**EXERCISE AIM**. Transcribe the records in full, keeping every word exactly as given.

═════ INFORMATION PROVIDED ═════

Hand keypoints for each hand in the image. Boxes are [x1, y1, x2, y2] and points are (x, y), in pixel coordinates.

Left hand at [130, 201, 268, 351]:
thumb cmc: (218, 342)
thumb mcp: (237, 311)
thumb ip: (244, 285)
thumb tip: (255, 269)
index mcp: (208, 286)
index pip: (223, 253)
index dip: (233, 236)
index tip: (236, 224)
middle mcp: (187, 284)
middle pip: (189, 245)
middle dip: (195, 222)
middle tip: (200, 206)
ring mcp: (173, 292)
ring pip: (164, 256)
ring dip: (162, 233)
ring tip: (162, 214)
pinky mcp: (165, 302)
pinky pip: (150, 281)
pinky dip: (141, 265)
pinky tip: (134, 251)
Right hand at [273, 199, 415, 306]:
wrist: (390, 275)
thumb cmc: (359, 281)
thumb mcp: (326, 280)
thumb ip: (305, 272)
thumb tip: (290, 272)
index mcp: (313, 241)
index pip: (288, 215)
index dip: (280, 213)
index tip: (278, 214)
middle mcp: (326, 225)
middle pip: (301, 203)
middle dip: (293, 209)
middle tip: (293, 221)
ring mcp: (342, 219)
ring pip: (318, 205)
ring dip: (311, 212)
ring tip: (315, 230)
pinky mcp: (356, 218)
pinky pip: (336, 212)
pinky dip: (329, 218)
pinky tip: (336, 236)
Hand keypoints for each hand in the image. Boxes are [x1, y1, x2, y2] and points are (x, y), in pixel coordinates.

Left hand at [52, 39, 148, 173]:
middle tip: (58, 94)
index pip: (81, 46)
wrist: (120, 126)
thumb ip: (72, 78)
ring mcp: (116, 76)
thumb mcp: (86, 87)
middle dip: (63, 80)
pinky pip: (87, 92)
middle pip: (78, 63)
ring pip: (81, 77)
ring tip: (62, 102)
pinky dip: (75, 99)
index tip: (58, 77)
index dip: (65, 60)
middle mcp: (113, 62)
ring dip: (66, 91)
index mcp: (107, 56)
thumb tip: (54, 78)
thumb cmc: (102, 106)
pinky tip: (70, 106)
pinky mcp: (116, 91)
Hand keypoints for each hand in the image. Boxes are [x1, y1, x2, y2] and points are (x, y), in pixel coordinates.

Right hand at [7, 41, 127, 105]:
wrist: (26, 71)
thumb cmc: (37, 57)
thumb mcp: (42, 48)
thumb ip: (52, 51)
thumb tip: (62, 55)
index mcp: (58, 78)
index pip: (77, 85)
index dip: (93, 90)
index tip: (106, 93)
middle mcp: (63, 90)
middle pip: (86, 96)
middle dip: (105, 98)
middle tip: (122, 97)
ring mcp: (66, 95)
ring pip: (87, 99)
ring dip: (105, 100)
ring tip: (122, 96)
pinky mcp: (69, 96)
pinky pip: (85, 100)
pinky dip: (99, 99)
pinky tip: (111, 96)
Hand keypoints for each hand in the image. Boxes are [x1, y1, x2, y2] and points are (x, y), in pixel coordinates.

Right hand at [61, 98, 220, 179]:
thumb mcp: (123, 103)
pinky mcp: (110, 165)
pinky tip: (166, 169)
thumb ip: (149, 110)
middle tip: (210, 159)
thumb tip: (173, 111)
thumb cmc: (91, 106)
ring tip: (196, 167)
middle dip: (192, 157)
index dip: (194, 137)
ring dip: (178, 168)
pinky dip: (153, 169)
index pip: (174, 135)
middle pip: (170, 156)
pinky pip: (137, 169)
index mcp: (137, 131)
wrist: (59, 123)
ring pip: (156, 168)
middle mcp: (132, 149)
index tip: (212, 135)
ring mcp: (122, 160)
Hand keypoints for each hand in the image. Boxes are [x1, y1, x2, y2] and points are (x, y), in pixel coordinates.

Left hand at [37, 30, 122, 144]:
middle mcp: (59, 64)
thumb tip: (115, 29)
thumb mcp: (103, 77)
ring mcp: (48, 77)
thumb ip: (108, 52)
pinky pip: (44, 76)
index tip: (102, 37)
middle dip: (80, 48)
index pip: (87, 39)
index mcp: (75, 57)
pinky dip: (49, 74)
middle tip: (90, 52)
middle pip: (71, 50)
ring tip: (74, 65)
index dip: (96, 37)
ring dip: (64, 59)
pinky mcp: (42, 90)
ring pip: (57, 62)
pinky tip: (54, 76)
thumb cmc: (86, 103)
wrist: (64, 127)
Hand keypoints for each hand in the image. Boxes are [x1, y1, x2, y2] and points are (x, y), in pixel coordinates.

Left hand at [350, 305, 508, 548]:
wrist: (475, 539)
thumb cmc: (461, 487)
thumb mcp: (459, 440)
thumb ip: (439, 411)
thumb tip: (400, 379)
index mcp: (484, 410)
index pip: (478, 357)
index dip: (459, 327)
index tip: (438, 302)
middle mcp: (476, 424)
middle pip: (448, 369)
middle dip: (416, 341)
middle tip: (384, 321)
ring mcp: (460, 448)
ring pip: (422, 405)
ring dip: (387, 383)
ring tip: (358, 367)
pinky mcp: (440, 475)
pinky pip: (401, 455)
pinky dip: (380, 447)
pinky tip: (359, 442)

═════

**ANSWER FOR THE TASK**.
Hand keypoints for each hand in the image. Boxes are [x1, y1, x2, y2] and points are (x, y), in pixel coordinates.

Left hand at [130, 201, 268, 351]:
thumb cmc: (218, 342)
thumb mcp: (237, 311)
thumb ip: (244, 285)
thumb tip: (255, 269)
index mcp: (208, 286)
index pip: (223, 253)
index dip: (233, 236)
index tip: (236, 224)
middle mcp: (187, 284)
middle pip: (189, 245)
middle dip: (195, 222)
middle tip: (200, 206)
ring mcp: (173, 292)
ring pip: (164, 256)
ring dip: (162, 233)
ring tip: (162, 214)
pinky mcp: (165, 302)
pinky pip: (150, 281)
pinky dip: (141, 265)
pinky tip: (134, 251)
Right hand at [273, 199, 415, 306]:
wrist: (390, 275)
thumb cmc: (359, 281)
thumb mcp: (326, 280)
thumb ip: (305, 272)
thumb tip: (290, 272)
index mcp: (313, 241)
index pip: (288, 215)
index dip: (280, 213)
index tip: (278, 214)
middle mcp: (326, 225)
middle pip: (301, 203)
middle dip: (293, 209)
middle tip: (293, 221)
ring mcp: (342, 219)
ring pip: (318, 205)
ring dip: (311, 212)
ring tip: (315, 230)
pinky mcp: (356, 218)
pinky pip: (336, 212)
pinky dip: (329, 218)
pinky tip: (336, 236)
Hand keypoints for each hand in the image. Boxes are [x1, y1, x2, y2] and points are (x, y), in pixel coordinates.

Left hand at [52, 39, 148, 173]:
middle tip: (58, 94)
index pip: (81, 46)
wrist: (120, 126)
thumb ip: (72, 78)
ring mcp: (116, 76)
thumb mcp: (86, 87)
middle dip: (63, 80)
pinky pip: (87, 92)
middle pip: (78, 63)
ring pip: (81, 77)
ring tip: (62, 102)
pinky dip: (75, 99)
index tip: (58, 77)
index dip: (65, 60)
middle mcp: (113, 62)
ring dip: (66, 91)
index mcp: (107, 56)
thumb tip: (54, 78)
thumb cmc: (102, 106)
pinky tip: (70, 106)
pinky mcp: (116, 91)
Hand keypoints for each hand in the image. Boxes are [x1, y1, x2, y2] and points are (x, y), in pixel coordinates.

Right hand at [7, 41, 127, 105]:
wrist: (26, 71)
thumb cmc: (37, 57)
thumb mcp: (42, 48)
thumb ip: (52, 51)
thumb tip: (62, 55)
index mcp: (58, 78)
index pip: (77, 85)
index dip: (93, 90)
index tip: (106, 93)
middle mcp: (63, 90)
middle pip: (86, 96)
middle dip: (105, 98)
middle tip: (122, 97)
ring mcp: (66, 95)
ring pip: (87, 99)
ring dip: (105, 100)
ring tip: (122, 96)
pinky mcp: (69, 96)
pinky pip: (85, 100)
pinky dip: (99, 99)
pinky tip: (111, 96)
Hand keypoints for each hand in the image. Boxes are [x1, y1, x2, y2] and points are (x, y), in pixel coordinates.

Right hand at [61, 98, 220, 179]:
thumb mcp: (123, 103)
pinky mcp: (110, 165)
pinky tip: (166, 169)
thumb ip: (149, 110)
middle tip: (210, 159)
thumb tip: (173, 111)
thumb cmc: (91, 106)
ring tip: (196, 167)
middle dip: (192, 157)
index dip: (194, 137)
ring dip: (178, 168)
pinky dip: (153, 169)
index pip: (174, 135)
middle pip: (170, 156)
pinky pip: (137, 169)
index mcp: (137, 131)
wrist: (59, 123)
ring pip: (156, 168)
middle mcp: (132, 149)
index tip: (212, 135)
ring mcp: (122, 160)
Hand keypoints for each hand in the image. Boxes are [x1, y1, x2, y2] and points are (x, y), in pixel coordinates.

Left hand at [37, 30, 122, 144]:
middle mcp: (59, 64)
thumb tip: (115, 29)
thumb mcp: (103, 77)
ring mcp: (48, 77)
thumb ip: (108, 52)
pinky pip: (44, 76)
index tip: (102, 37)
middle dip: (80, 48)
index pip: (87, 39)
index mcp: (75, 57)
pinky dip: (49, 74)
middle tip: (90, 52)
middle pip: (71, 50)
ring tip: (74, 65)
index dip: (96, 37)
ring dip: (64, 59)
pinky mcp: (42, 90)
ring pip: (57, 62)
pinky tip: (54, 76)
thumb cmc: (86, 103)
wrist: (64, 127)
Hand keypoints for each hand in the image. Boxes are [x1, y1, x2, y2] and points are (x, y), in pixel coordinates.

Left hand at [350, 305, 508, 548]:
wrist: (475, 539)
thumb cmc: (461, 487)
thumb mcp: (459, 440)
thumb ip: (439, 411)
thumb tip: (400, 379)
index mcp: (484, 410)
index pip: (478, 357)
index dip: (459, 327)
index tip: (438, 302)
middle mcp: (476, 424)
middle pip: (448, 369)
middle dip: (416, 341)
middle tip: (384, 321)
ring mcp: (460, 448)
ring pip: (422, 405)
ring dip: (387, 383)
ring tip: (358, 367)
pinky mcp: (440, 475)
pinky pip: (401, 455)
pinky dip: (380, 447)
pinky tip: (359, 442)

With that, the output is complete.